Я взорвалась от смеха. Он меня спрашивает:
– Почему ты смеешься?
– Вы забыли, что вы говорили раньше, что вы мне обещали?
– Что? Что?
– Ну, чай и коржики!
Он смеется.
– Я виноват. Я принесу коляску и перевезу тебя в мою комнату, там тепло, приятно, и я спрошу тебя кое о чем.
– Хорошо, – говорю я.
Он завез коляску в его комнату, открыл дверь и тепло и запах папирос окружили меня и оставили меня в полном недоумении. Было что-то знакомое в этих запахах. Он знал, что я соглашусь придти к нему! На столе все было приготовлено с самого начала, красивая коробка с настоящим чаем, я помню эту коробку из дому, китайская коробка! Горячие коржики, запах коржиков! Кто это ему печет? На больничной кухне? Что за лесть? У меня рот полон слюны. Он мне наливает настоящий чай, и от запаха у меня кружится голова. Я смотрю на застеленный белоснежной скатертью стол, на тарелочки с цветочками! «Боже мой! – думаю я. – Боже мой! Что теперь делать?» Рот у меня полон слюны, я не хочу, чтобы он видел. Я глотаю слюну. Он наливает мне чай, я онемела. Чай кипит. Я обжигаю губы. Я боюсь, что стакан выпадет из моих несчастных пальцев, и это будет ужасный стыд. Лицо моей мамы появляется у меня перед глазами:
– Сиди прямо! Не хлюпай, когда ты пьешь! Перестань плакать!

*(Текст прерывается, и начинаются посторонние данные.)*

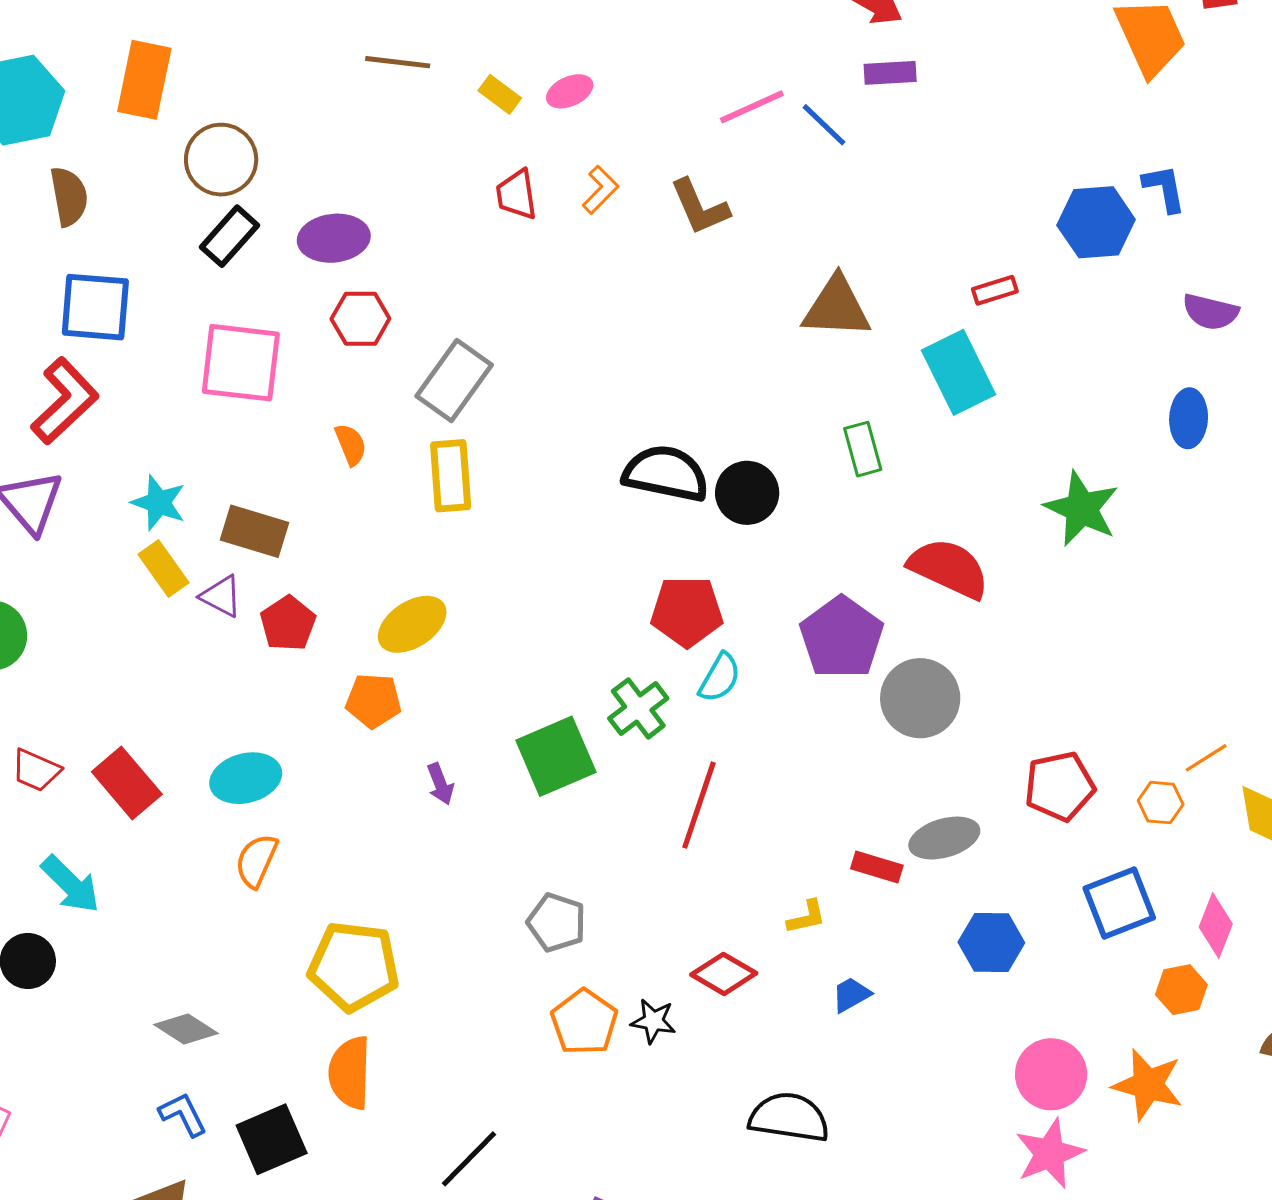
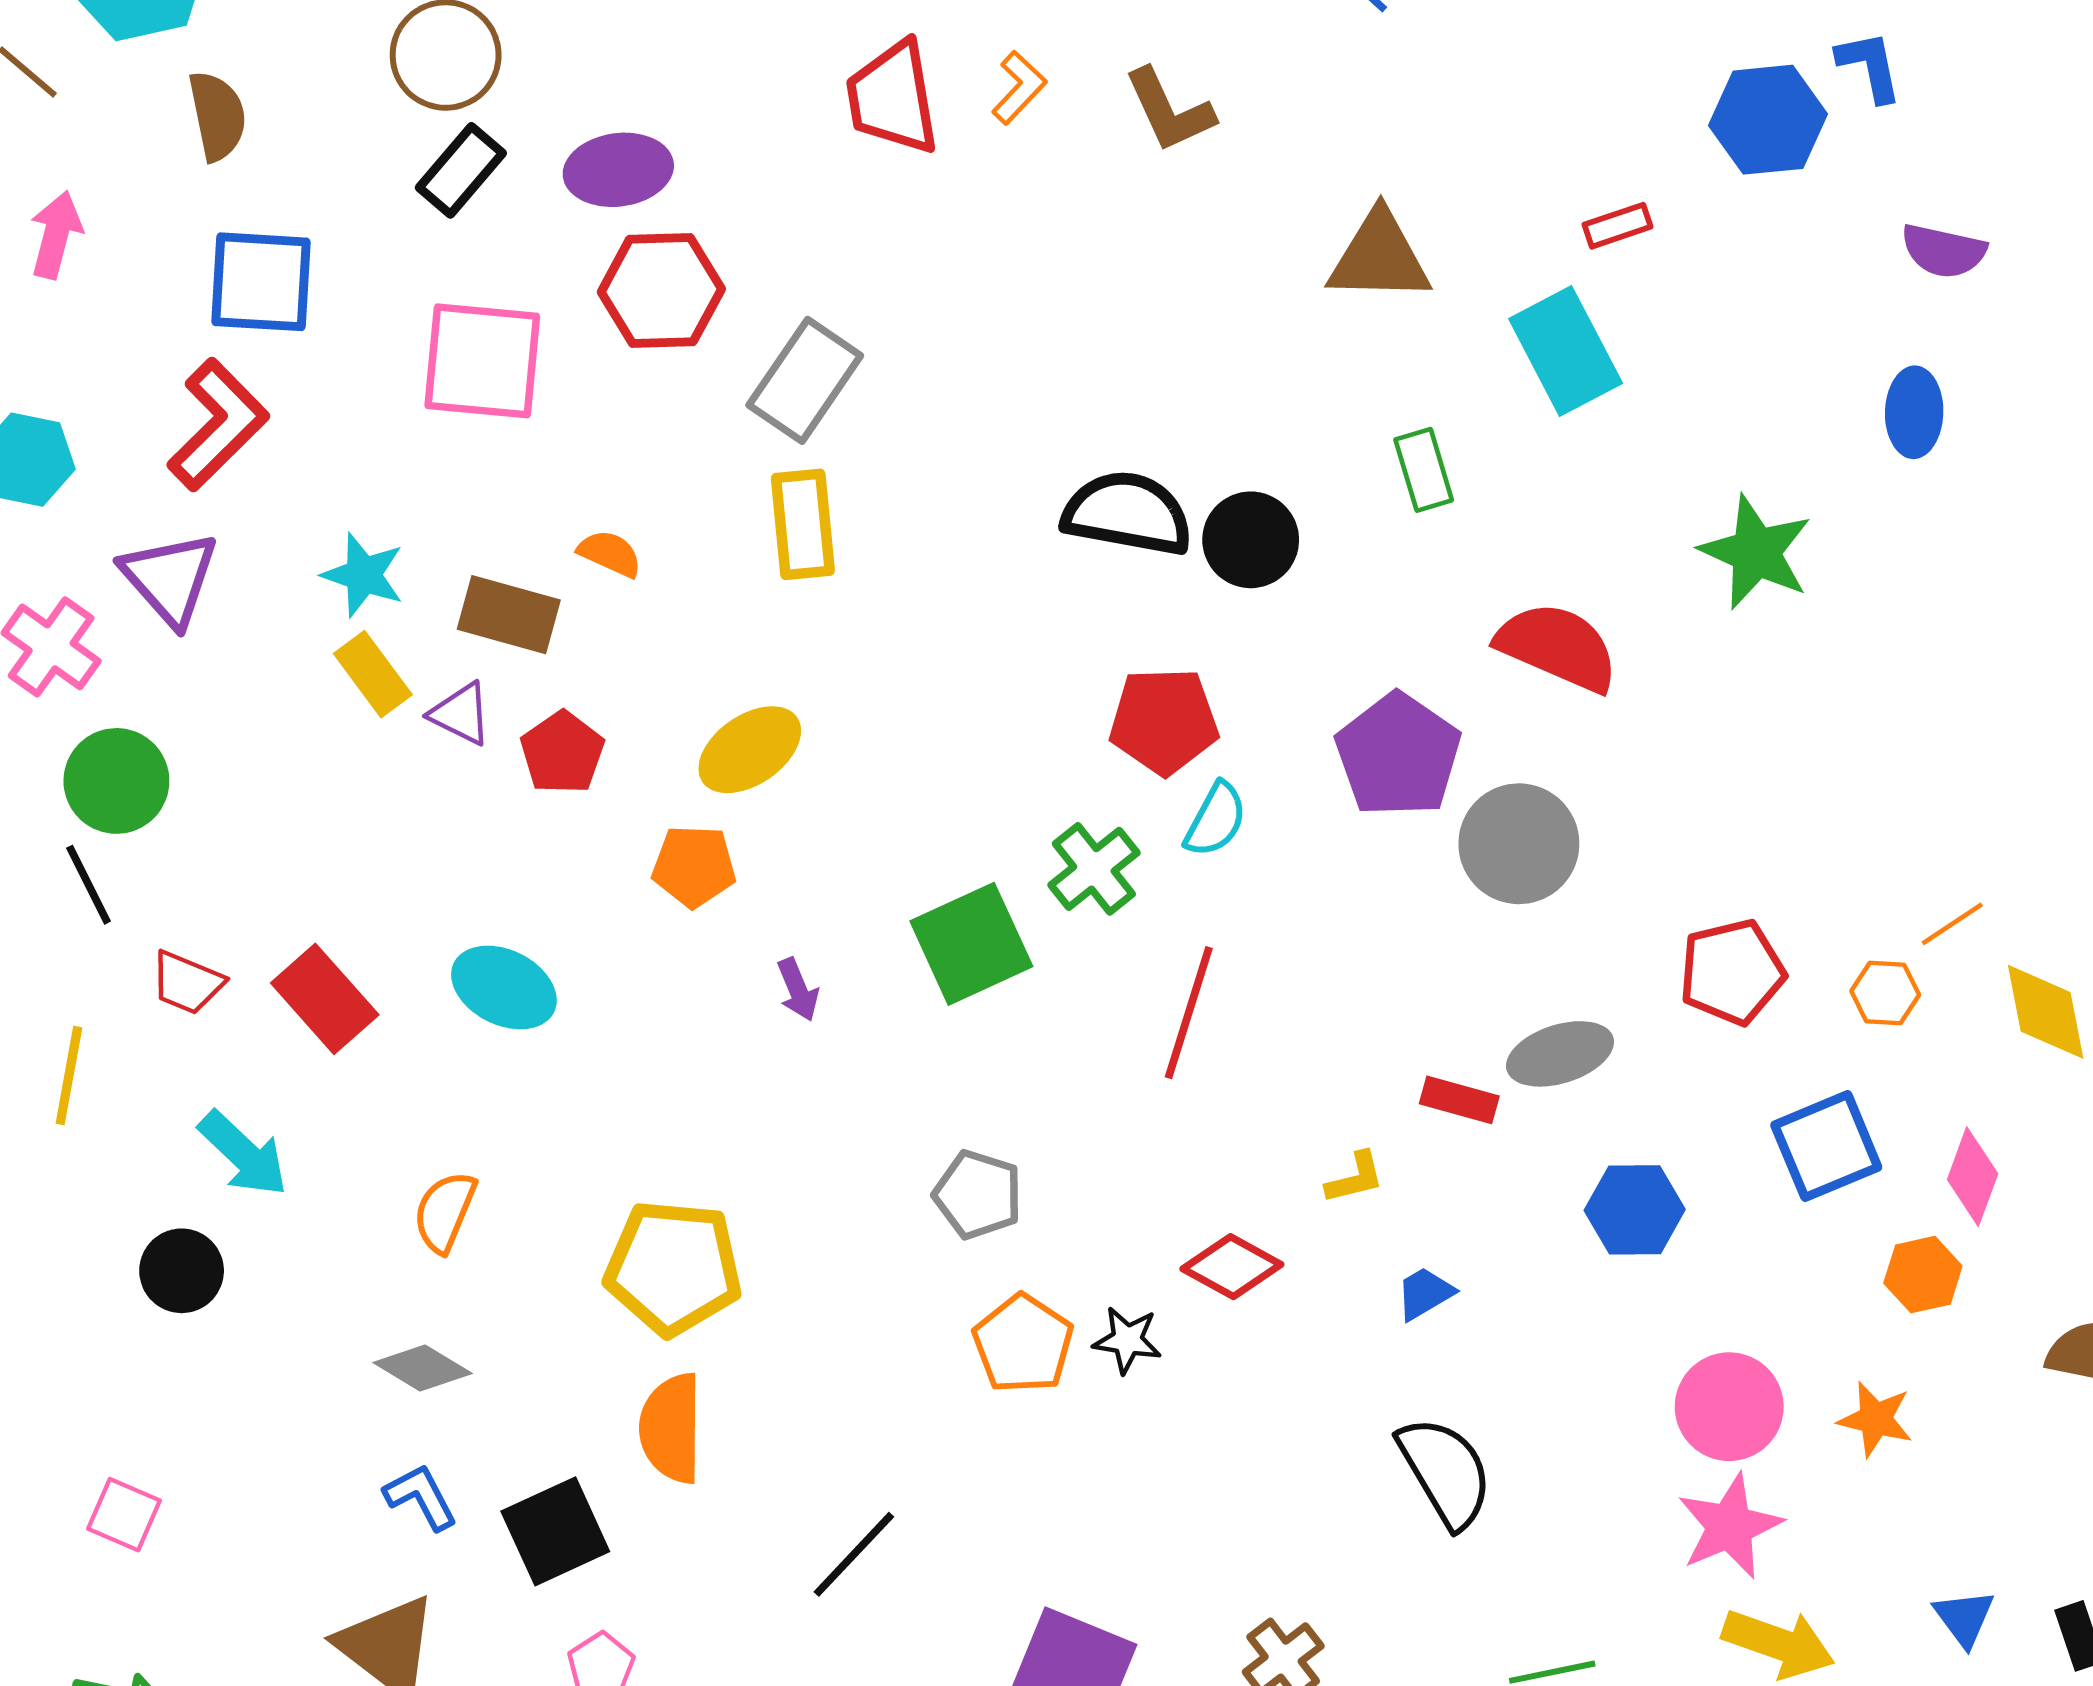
red trapezoid: (517, 195) -> (893, 98), size x1.5
red hexagon: (360, 319) -> (661, 291), size x1.4
orange semicircle: (351, 445) -> (610, 554), moved, turned -42
cyan ellipse: (246, 778) -> (504, 987), turned 42
orange semicircle: (256, 861) -> (445, 1212), moved
orange star: (1148, 1085) -> (1876, 1419), size x0.7
black semicircle: (789, 1117) -> (1445, 1472), moved, turned 52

Я знаю, что мама права, но я не могу перестать плакать.
– Ты еврейка, как и я, – говорит он. – Правда?
Я молчу, не могу говорить.
– Я объясню тебе, – говорит он. – Все евреи из Бесарабии были рассеяны, исчезли и в большем случае были убиты. Тысячи детей как ты замерзли в снегу. От меня ты не можешь ничего скрыть. Я тебе не сделаю ничего плохого. Я не открою ничего никому. Я офицер в румынской армии. Я поставлен быть военным врачом в этой больнице, и абсолютно ничего не понимаю, что мне надо тут делать. Я вижу, что все меня страшно боятся, но я не могу объяснить им то, что я тебе говорю. Ты очень маленькая девочка, но у тебя «старая голова». Ты понимаешь гораздо больше, чем девочка в твоем возрасте могла бы понять. Я оставляю свой секрет в твоих маленьких несчастных ручках. Верь мне, что я ничего плохого тебе не сделаю.
– Я вам не верю. Вы румын, еврей не может быть офицером! Нет такого! Мой папа был врачом, и он не был евреем, только мужем еврейки, и его не послали в больницу на Украине, его убили пулей! А вас, вас послали с тонной еды и всякими яствами сидеть в несчастной больнице главным, офицером оккупации. Терроризировать нас и шпионить за этими несчастными людьми. Я их люблю!
Я кончила говорить с чувством победы. Человек сидел с опущенной головой с несчастным выражением лица, его чай остыл.